> WORK ITEM A: Translate this sentence from the text on backup scenarios below into Spanish: "You need to keep the full baseline and the latest differential for each customer in this scenario."
> WORK ITEM B: Pick up the text on backup scenarios below after its final sentence and extend it.

Starting point: A differential backup captures all changes from the last full backup (the 'differential base').

Both scenarios below start by creating the baseline database and taking a full (not copy only) backup of it.

Scenario 1 - Continuing differentials

  • Restore the baseline
  • Restore the latest differential for customer X (if any)
  • Make changes for customer X
  • Perform a new differential backup for customer X

You need to keep the full baseline and the latest differential for each customer in this scenario.

Scenario 2 - Separate full backups

  • Restore the latest full backup for customer X (or the baseline if a new customer)
  • Make changes for customer X
  • Perform a new full backup for customer X

You need to keep the baseline (for new customers) and the latest full backup for each customer in this scenario.


In scenario 1, the size of the differentials will grow larger over time, but never larger than the size of the current database for each customer.

Restoring for each customer requires two steps: baseline, then customer-specific single latest differential. Previous differentials can be discarded if necessary.

> INPUT DATA:
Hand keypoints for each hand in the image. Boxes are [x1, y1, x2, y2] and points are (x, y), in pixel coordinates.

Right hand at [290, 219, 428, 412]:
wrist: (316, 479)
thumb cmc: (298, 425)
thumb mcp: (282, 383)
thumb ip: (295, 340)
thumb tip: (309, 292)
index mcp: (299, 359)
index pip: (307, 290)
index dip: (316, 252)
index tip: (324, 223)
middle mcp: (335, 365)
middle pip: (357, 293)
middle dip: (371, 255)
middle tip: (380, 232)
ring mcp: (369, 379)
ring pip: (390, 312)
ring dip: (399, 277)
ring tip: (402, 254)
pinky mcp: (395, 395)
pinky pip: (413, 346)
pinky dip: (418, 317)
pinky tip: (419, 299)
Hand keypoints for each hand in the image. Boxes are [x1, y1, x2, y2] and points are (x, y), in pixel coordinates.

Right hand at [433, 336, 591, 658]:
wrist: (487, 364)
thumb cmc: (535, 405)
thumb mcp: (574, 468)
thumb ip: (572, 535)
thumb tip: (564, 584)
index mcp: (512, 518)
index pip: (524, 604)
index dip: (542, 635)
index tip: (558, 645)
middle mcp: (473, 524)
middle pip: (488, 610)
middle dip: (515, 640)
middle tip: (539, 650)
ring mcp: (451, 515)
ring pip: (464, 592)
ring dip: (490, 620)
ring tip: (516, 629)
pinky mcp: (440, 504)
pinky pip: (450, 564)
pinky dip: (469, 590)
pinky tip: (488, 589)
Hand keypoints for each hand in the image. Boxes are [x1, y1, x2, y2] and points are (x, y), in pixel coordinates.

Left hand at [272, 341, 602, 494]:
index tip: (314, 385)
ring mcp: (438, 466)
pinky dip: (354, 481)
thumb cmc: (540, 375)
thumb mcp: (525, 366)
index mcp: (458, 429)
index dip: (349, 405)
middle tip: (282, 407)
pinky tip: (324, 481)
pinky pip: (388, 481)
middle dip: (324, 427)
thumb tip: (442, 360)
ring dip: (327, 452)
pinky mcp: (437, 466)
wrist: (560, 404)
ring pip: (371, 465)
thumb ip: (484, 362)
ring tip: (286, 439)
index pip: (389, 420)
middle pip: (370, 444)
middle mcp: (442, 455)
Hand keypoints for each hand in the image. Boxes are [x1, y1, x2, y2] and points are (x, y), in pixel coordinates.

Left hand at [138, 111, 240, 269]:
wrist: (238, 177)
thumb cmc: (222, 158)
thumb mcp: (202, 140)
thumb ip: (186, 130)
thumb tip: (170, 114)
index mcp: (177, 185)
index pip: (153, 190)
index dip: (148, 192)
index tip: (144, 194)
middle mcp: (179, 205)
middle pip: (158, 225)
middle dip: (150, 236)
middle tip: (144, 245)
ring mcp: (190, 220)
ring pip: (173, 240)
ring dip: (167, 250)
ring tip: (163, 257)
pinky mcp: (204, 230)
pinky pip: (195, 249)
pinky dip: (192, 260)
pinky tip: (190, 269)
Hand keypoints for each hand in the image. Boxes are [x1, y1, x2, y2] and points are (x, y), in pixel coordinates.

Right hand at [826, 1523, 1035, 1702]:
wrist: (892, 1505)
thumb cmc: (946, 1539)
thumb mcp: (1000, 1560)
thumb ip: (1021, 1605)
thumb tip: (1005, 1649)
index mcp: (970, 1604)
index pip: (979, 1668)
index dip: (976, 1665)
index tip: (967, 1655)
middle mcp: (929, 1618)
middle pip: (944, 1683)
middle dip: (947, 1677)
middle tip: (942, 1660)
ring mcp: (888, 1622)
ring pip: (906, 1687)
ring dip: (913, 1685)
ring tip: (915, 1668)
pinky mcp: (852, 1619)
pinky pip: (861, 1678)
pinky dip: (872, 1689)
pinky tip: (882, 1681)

> WRITTEN RESPONSE A: Debe conservar la línea base completa y el diferencial más reciente de cada cliente en este escenario.

> WRITTEN RESPONSE B:
Scenario 2 will require more storage space than scenario 1, as each customer gets a full copy of their current database.

Restoring for each customer is a simple one-step process. Previous per-customer full backups may be discarded.


As usr mentioned in a comment, one drawback to either set up is it makes it more difficult to apply a change to all customers.

As always, a known good current database validated by DBCC CHECKDB with the appropriate options is needed, and the only valid backup is one you have tested to restore successfully (and pass the checkdb tests). It may be a good idea to keep the historical backups, at least for a time, in a case a customer ever wants to revert.